Both groups were right in the particulars, but they were wrong about the fundamentals. The cold patrician’s companion of 53 years was Howard Austen, a Jewish former advertising executive from, not Beacon Hill or Park Avenue, but the Bronx—in this Vidal resembled W.H. Auden, whose longtime companion was also his opposite number, a Jewish librettist from Brooklyn named Chester Kallman. Vidal himself wrote a film adaptation of Paddy Chayefsky’s teleplay about working-class life in the Bronx—recently revived as a musical play—called The Catered Affair that was strikingly empathetic and true to its characters’ lives and milieu. The patrician-seeking Jews didn’t grasp how tedious Vidal’s own background could be to him.
And the Vidal who loved to broadcast his contempt for and disgust with vulgar, commercial America adored American popular culture and had an uncanny grasp of it. The central insight of Myra Breckinridge, which is that the heterosexual romanticism of the American dream was invented mostly by gay writers, is the key to America’s beautiful, hybrid, miscegenating heart. The Olympian Jewish intellectuals who upbraided Vidal for his anti-American hauteur chose to ignore how much this successful TV and film writer loved the American madness. In plays such as The Best Man and Visit to a Small Planet, he both plumbed its depths and added another dimension to it.
Like Oscar Wilde, his true ancestor, Vidal fashioned an artist’s open, searching nature into an invincible persona; in Vidal’s case, a persona braced with iron-clad ideological certainties that were really less a matter of politics, as his detractors saw them, than a catlike style of self-protection and self-promotion. Vidal was perhaps the last great prose stylist in America. His essays, especially those he wrote for the New York Review of Books are, as he would have said, immortal.

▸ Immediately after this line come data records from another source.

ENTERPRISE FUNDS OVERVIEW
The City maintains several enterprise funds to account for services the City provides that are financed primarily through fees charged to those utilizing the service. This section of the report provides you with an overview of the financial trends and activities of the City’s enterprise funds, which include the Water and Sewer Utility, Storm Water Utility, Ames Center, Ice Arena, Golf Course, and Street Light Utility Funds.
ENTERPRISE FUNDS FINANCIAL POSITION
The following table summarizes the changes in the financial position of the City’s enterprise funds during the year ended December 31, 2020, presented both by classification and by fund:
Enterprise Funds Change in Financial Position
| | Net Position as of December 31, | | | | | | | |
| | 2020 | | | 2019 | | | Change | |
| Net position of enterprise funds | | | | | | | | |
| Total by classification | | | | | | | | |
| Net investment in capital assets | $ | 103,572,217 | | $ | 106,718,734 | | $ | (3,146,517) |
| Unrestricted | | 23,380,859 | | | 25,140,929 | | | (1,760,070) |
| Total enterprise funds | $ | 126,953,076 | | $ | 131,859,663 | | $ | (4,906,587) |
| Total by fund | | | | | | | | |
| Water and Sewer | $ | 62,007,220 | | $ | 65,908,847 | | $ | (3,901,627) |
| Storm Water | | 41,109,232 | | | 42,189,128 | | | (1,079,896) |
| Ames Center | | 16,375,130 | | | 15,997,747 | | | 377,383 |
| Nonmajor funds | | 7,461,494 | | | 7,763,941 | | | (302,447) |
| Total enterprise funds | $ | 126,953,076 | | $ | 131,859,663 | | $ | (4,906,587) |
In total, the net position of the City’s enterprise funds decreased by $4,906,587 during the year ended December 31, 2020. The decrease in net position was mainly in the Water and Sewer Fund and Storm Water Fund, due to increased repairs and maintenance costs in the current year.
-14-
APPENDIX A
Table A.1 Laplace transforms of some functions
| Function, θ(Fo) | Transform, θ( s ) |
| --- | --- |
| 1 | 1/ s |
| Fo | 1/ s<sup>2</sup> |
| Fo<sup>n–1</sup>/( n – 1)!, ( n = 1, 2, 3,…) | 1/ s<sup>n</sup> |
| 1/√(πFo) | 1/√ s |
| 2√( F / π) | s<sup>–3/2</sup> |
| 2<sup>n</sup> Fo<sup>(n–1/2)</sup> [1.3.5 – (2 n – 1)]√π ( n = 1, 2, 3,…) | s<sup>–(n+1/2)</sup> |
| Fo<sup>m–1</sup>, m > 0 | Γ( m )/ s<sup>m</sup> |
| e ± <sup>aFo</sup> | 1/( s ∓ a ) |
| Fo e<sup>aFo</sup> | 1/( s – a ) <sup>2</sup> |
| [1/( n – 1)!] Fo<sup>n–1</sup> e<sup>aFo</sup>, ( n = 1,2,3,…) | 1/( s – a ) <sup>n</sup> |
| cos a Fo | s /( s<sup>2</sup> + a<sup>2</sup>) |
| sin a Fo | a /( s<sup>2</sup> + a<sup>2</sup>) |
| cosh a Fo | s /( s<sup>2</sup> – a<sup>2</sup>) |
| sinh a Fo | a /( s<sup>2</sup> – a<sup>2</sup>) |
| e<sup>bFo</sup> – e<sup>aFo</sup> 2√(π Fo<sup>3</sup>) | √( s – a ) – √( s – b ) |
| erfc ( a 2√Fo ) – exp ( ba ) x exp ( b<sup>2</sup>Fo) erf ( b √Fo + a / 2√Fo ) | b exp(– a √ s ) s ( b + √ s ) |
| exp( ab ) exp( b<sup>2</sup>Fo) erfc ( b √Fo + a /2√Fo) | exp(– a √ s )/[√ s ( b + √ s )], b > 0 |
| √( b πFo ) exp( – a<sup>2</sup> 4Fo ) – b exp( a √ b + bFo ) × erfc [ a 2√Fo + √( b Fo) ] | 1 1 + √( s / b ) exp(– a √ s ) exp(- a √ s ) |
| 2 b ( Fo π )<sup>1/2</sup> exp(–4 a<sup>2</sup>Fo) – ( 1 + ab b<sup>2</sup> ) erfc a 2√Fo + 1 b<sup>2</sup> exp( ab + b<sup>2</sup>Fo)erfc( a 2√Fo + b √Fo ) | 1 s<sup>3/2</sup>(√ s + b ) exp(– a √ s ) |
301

The last time I saw Vidal was at yet another party in L.A. He was frail, and was sitting in a chair holding a cane with regal detachment. I reintroduced myself and we chatted for a while. I told him how much I adored Palimpsest, the first volume of his autobiography, and how I particularly admired the way he used the song “Don’t Get Around Much Anymore” as a recurrent theme, to express his heartbreak after his lover, Jimmie Trimble, was killed on Okinawa during the Second World War. Vidal smiled and began to croon the song softly into my ear. I smiled back and the old goat and I stared into each other’s eyes. Then I called over the woman I was with and introduced her to Vidal. He acknowledged her curtly and coldly turned away from me. I cherish the memory.